A higher-order function is a function that takes other functions as arguments, or returns a function as its result. Higher-order functions are an exceptionally powerful software design tool because they can easily create new abstractions and are composable. In this post I will present a case study - a set of functions that defines an interesting problem domain. By reading and understanding this code, hopefully anyone can appreciate the power and beauty of higher-order functions and how they enable constructing powerful abstractions from basic building blocks.

One of my all-time favorite programming books is Peter Norvig's PAIP . In section 6.4 - A set of Searching Tools, it presents some code for defining different variants of tree searching that I've always found very elegant.

Here's a quick reimplementation of the main idea in Clojure (see this repository for the full, runnable code); I'm using Clojure since it's a modern Lisp that I enjoy learning and using from time to time.

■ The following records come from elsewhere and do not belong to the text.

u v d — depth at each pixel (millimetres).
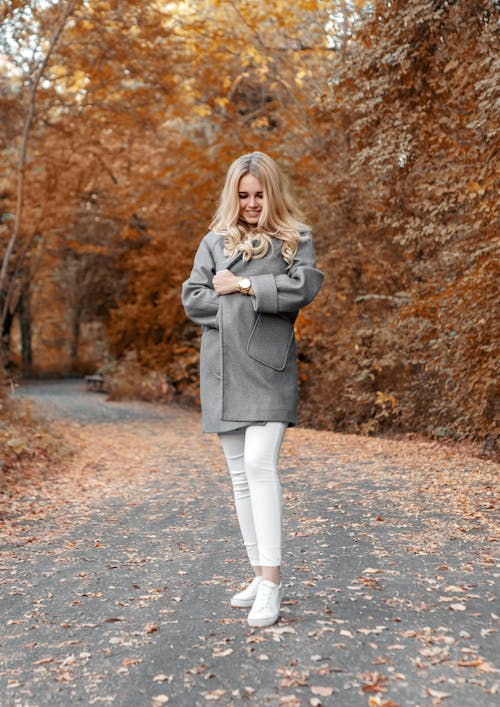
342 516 5074
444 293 7602
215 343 3031
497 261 6715
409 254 10211
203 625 2889
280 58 13609
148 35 13758
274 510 2896
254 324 2957
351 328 11703
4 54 13594
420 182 8680
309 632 2736
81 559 4234
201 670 2436
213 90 15594
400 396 11008
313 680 2318
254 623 2816
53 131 16188
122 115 15430
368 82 8781
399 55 8422
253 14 13055
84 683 2393
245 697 2225
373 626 2785
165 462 9289
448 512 5027
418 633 2695
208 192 17094
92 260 25500
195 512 5688
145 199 18578
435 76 8602
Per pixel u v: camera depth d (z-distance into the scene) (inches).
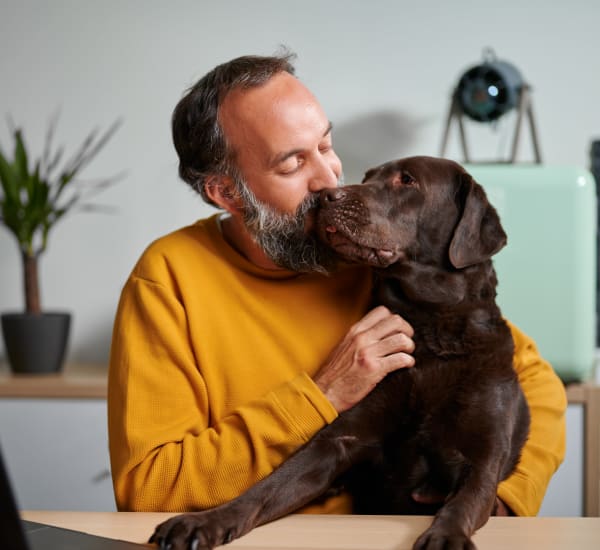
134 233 139.0
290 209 71.1
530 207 111.3
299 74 135.4
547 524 57.6
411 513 69.3
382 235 68.3
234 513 55.1
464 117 132.3
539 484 70.3
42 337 124.9
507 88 118.2
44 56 139.0
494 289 72.0
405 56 134.0
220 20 136.4
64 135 139.3
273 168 70.7
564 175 110.9
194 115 74.8
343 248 68.9
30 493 121.4
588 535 54.3
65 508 121.6
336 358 68.4
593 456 112.1
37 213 125.5
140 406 68.6
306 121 70.7
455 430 66.9
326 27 134.8
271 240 71.4
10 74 139.6
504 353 69.5
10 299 141.3
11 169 125.8
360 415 67.5
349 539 53.5
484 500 59.6
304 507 69.1
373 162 135.0
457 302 69.3
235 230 76.8
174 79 137.5
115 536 54.0
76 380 121.6
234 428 66.1
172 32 137.1
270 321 72.4
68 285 140.2
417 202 70.6
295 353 71.7
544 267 111.3
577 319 111.0
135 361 69.8
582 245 110.7
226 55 136.6
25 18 138.9
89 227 139.4
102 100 138.5
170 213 138.4
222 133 72.6
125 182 138.6
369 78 134.4
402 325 69.2
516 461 71.3
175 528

First, some prerequisites. As is often the case in dynamically-typed Lisp, entities can be described in a very abstract way. The code presented here searches trees, but there is no tree data structure per-se; it's defined using functions. Specifically, there's a notion of a "state" (tree node) and a way to get from a given state to its children states (successors); a function maps between the two.

In our case let's have integers as states; then, an infinite binary tree can be defined using the following successor function:

(defn binary-tree
  "A successors function representing a binary tree."
  (list (* 2 x) (+ 1 (* 2 x))))

Given a state (a number), it returns its children as a list. Simplistically, in this tree, node N has the children 2N and 2N+1.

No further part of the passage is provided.